Kannst du den folgenden Auszug zu Gewährleistung und Garantien beim Kauf vollständig und Zeichen für Zeichen abschreiben?

AUSZUG:
☆ ☆ ☆ ☆ ☆ ☆ ☆
Auch die Verjährungsfristen ändern sich zugunsten des Verbrauchers. Gewährleistungsansprüche verjähren bei Sachen mit digitalen Elementen gemäß § 475e Abs. 3 BGB n.F. erst 2 Monate nach dem erstmaligen Auftreten eines Mangels, so dass beim Auftreten eines Mangels am letzten Tag der Verjährungsfrist sich die Gewährleistungsfrist entsprechend verlängert. Abweichende Vereinbarungen zu Ungunsten des Verbrauchers sind unzulässig. Hilft der Verkäufer einem Mangel durch Nachbesserung ab, so tritt der Ablauf der Verjährungsfrist grundsätzlich erst zwei Monate nach Übergabe der nachgebesserten Sache an den Verbraucher ein.

Verlängerte Beweislastumkehr für Kaufsachemangel

Mit dem 1.1.2022 wird die bisher für einen Zeitraum von sechs Monaten geltende Beweislastumkehr bei Mängeln der Kaufsache auf zwölf Monate verlängert, § 477 BGB n.F.. Damit wird bei nach einem Kauf auftretenden Mängeln der Kaufsache für den Zeitraum von einem Jahr vermutet, dass es sich um einen bereits zum Zeitpunkt des Kaufs vorliegenden Sachmangel handelt, der berechtigte Gewährleistungsrechte auslöst.

Verschärfte Anforderungen an Garantien

Garantieversprechen müssen künftig einfach und verständlich gefasst sein, § 479 BGB n.F.. Sie müssen

  • einen Hinweis auf die gesetzlichen Rechte des Verbrauchers bei Mängeln (Gewährleistungsrechte) enthalten,
  • den Hinweis, dass die Gewährleistungsrechte durch die Garantie nicht geschmälert werden,
  • Name und Anschrift des Garantiegebers sowie
  • eine verständliche Erklärung des Verfahrens für die Geltendmachung der Garantie.
☆ ☆ ☆ ☆ ☆ ☆ ☆
ABSCHNITT DES DATENSATZES:
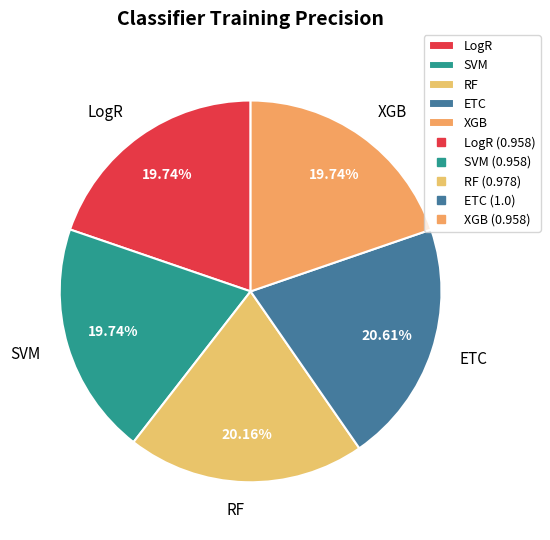

How many slices are in this pie chart?

5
☆ ☆ ☆ ☆ ☆ ☆ ☆
LÖSUNG DER AUFGABE:
Auch die Verjährungsfristen ändern sich zugunsten des Verbrauchers. Gewährleistungsansprüche verjähren bei Sachen mit digitalen Elementen gemäß § 475e Abs. 3 BGB n.F. erst 2 Monate nach dem erstmaligen Auftreten eines Mangels, so dass beim Auftreten eines Mangels am letzten Tag der Verjährungsfrist sich die Gewährleistungsfrist entsprechend verlängert. Abweichende Vereinbarungen zu Ungunsten des Verbrauchers sind unzulässig. Hilft der Verkäufer einem Mangel durch Nachbesserung ab, so tritt der Ablauf der Verjährungsfrist grundsätzlich erst zwei Monate nach Übergabe der nachgebesserten Sache an den Verbraucher ein.

Verlängerte Beweislastumkehr für Kaufsachemangel

Mit dem 1.1.2022 wird die bisher für einen Zeitraum von sechs Monaten geltende Beweislastumkehr bei Mängeln der Kaufsache auf zwölf Monate verlängert, § 477 BGB n.F.. Damit wird bei nach einem Kauf auftretenden Mängeln der Kaufsache für den Zeitraum von einem Jahr vermutet, dass es sich um einen bereits zum Zeitpunkt des Kaufs vorliegenden Sachmangel handelt, der berechtigte Gewährleistungsrechte auslöst.

Verschärfte Anforderungen an Garantien

Garantieversprechen müssen künftig einfach und verständlich gefasst sein, § 479 BGB n.F.. Sie müssen

  • einen Hinweis auf die gesetzlichen Rechte des Verbrauchers bei Mängeln (Gewährleistungsrechte) enthalten,
  • den Hinweis, dass die Gewährleistungsrechte durch die Garantie nicht geschmälert werden,
  • Name und Anschrift des Garantiegebers sowie
  • eine verständliche Erklärung des Verfahrens für die Geltendmachung der Garantie.